USU’s expanded welding program is opening the door for more women in the trades
When Chloe Wilson went to welding school a few years ago, she was often the only woman in the room. Same thing when she went to work as a welder in Salt Lake City.
So she decided to do something about it.
Earlier this year, she launched a Women in Welding workshop at Utah State University’s Moab campus. She’s now at the USU campus in Blanding, where she built a new welding program that opened this fall with the completion of the school’s Technical Education Building.
“I feel a lot of responsibility towards showing up and showing what women can do in this industry and proving that women are capable,” Wilson said. “I think that really opens up their eyes for who can be in this industry and do it successfully.”
The response has confirmed she’s filling a need. After leading a second round of workshops in Moab this fall, she said, there’s now a big waitlist for the next one — tentatively planned for the spring.
It’s all part of the goal Wilson had when she took this instructor job: to reach women who might not have viewed skilled trades as something for them.
“Women don't see other women welding very often,” Wilson said. “Women don't think they can do this as a career because people don't say that they can, and they don't see themselves represented. I think that's a huge barrier.”
USU Moab student Hailee Beckstrom took Wilson’s welding class in the spring and is now working at a welding shop in town while she finishes the certificate program, which can be completed in just two or three semesters.
She didn’t always think of welding as a potential long-term plan for her, but after learning from Wilson, that’s changed.
“It was so inspiring to see her teach and to have her tell us about her career and all these jobs that she's done,” Beckstrom said. “It made me realize how much I loved it.”
Opening the door for more women to enter the welding field meets a critical need for the industry, too. The American Welding Society estimates the U.S. will need 360,000 new welders by 2027, and 2022 numbers from the U.S. Bureau of Labor Statistics show just 5% of welders nationwide are women.
Trades like welding and truck driving — the other focus at the new building in Blanding — face nationwide worker shortages, often fueled by similar causes. The aging workforce is retiring. Demand for the services is still high.

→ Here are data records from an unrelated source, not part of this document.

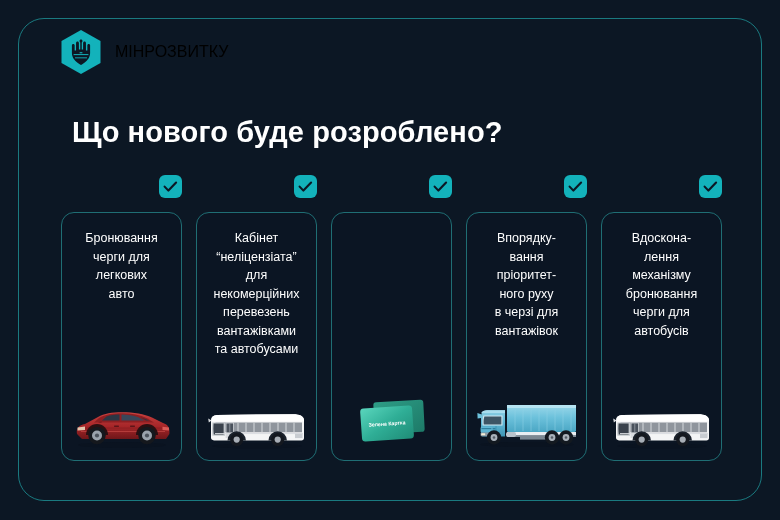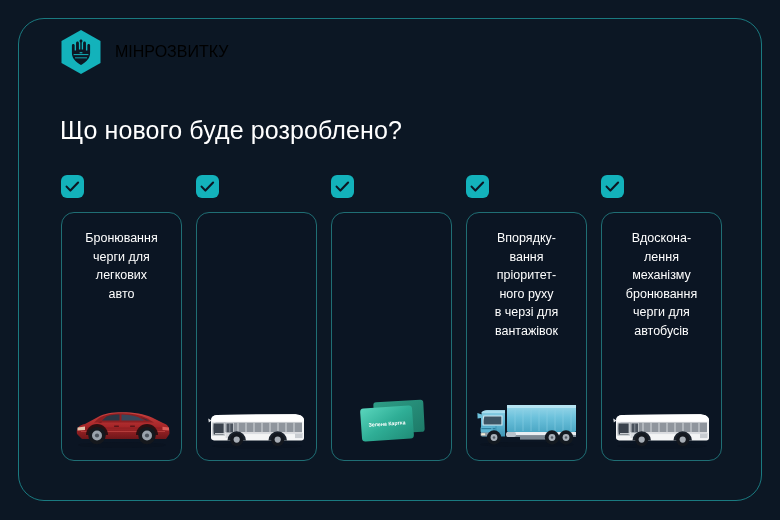--- a/index.html
+++ b/index.html
@@ -42,46 +42,46 @@
   #brand-hex {
     width: 42px;
     height: 46px;
     position: relative;
     display: block;
   }
 
   
   #page-title {
     position: absolute;
-    left: 60px;
+    left: 72px;
     top: 116px;
     color: #ffffff;
-    font-size: 25px;
-    font-weight: normal;
+    font-size: 29px;
+    font-weight: bold;
     letter-spacing: 0.1px;
     white-space: nowrap;
   }
 
   
   #cards {
     position: absolute;
     left: 61px;
     top: 175px;
     width: 658px;
     height: 286px;
     display: flex;
     gap: 14px;
   }
 
   .card-col {
     width: 131px;
     height: 286px;
     display: flex;
     flex-direction: column;
-    align-items: flex-start;
+    align-items: flex-end;
   }
 
   
   .check-badge {
     width: 23px;
     height: 23px;
     border-radius: 6px;
     background: #13b2bb;
     display: flex;
     align-items: center;
@@ -206,20 +206,27 @@
     </div>
   </div>
 
   <div class="card-col">
     <span class="check-badge">
       <svg width="15" height="12" viewBox="0 0 15 12">
         <path d="M1.6 5.6 L5.4 9.6 L13.1 1.6" fill="none" stroke="#0c1724" stroke-width="2.1" stroke-linecap="round" stroke-linejoin="round"></path>
       </svg>
     </span>
     <div class="card">
+      <div class="card-text">Кабінет
+“неліцензіата”
+для
+некомерційних
+перевезень
+вантажівками
+та автобусами</div>
       <div class="card-art">
         <svg width="104" height="42" viewBox="0 0 104 42">
           <ellipse cx="52" cy="38" rx="45" ry="2.6" fill="#0a1320"></ellipse>
 
           <path d="M6 12 C6 9.2 8 7.4 12 7.0 L88 6.2 C95 6.2 99 8.2 99 12.5 L99 30 C99 31.6 98 32.4 96.3 32.4 L9 32.4 C7 32.4 6 31.4 6 29.6 Z" fill="#f4f5f6"></path>
 
           <path d="M12 7.0 L88 6.2 C95 6.2 99 8.2 99 12.5 L99 13.6 L6.5 13.6 L6.5 12 C6.5 9.2 8.4 7.4 12 7.0 Z" fill="#ffffff"></path>
 
           <path d="M10.5 14.6 L97 14.6 L97 24.2 L10.5 24.2 Z" fill="#8f959d"></path>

And there aren’t enough young people entering the field.
Kristian Olsen, vice president of USU’s Moab and Blanding campuses, said meeting the need for both local industries and communities is a big part of why USU is choosing to expand these training programs.
“As a higher education industry, we have to be flexible or else at the end of the day, we would eventually become irrelevant as the economy changes and desires change,” Olsen said. “We have to adapt.”
That’s especially important, he said, for campuses in rural areas like southeast Utah because their communities don’t have many other higher education options nearby. So if the local campus doesn’t offer a variety of paths to good-paying available jobs, it’s doing the community a disservice.
“We're always going to need our teachers and our doctors and our lawyers … but in rural Utah, there's only so many of those jobs. But when you get into these trades and industries, there are more jobs than people.”
The new training facility in Blanding is housed in a former department store space on Main Street and includes the campus’ first welding lab, a truck driving simulator, two classrooms and a truck maintenance lab.
Olsen noted that San Juan County, where Blanding is located, has the highest poverty rate of any county in the state. The Bureau of Labor Statistics shows welders make an average salary north of $50,000.
Next year, Olsen said, USU plans to break ground on a new building at its Monument Valley campus — located within the Navajo Nation — to introduce the welding program there.
For instructor Wilson, learning to weld opened her eyes to a career that didn’t require her to pile up student loan debt and let her do what she loves. Now, she hopes to share that experience with more women who might find they enjoy the view through a welding helmet, too.
“It's really magical,” Wilson said. “The high voltage and the electricity and the flames … When you're in the zone with welding, it's just a really peaceful, Zen, focused space.”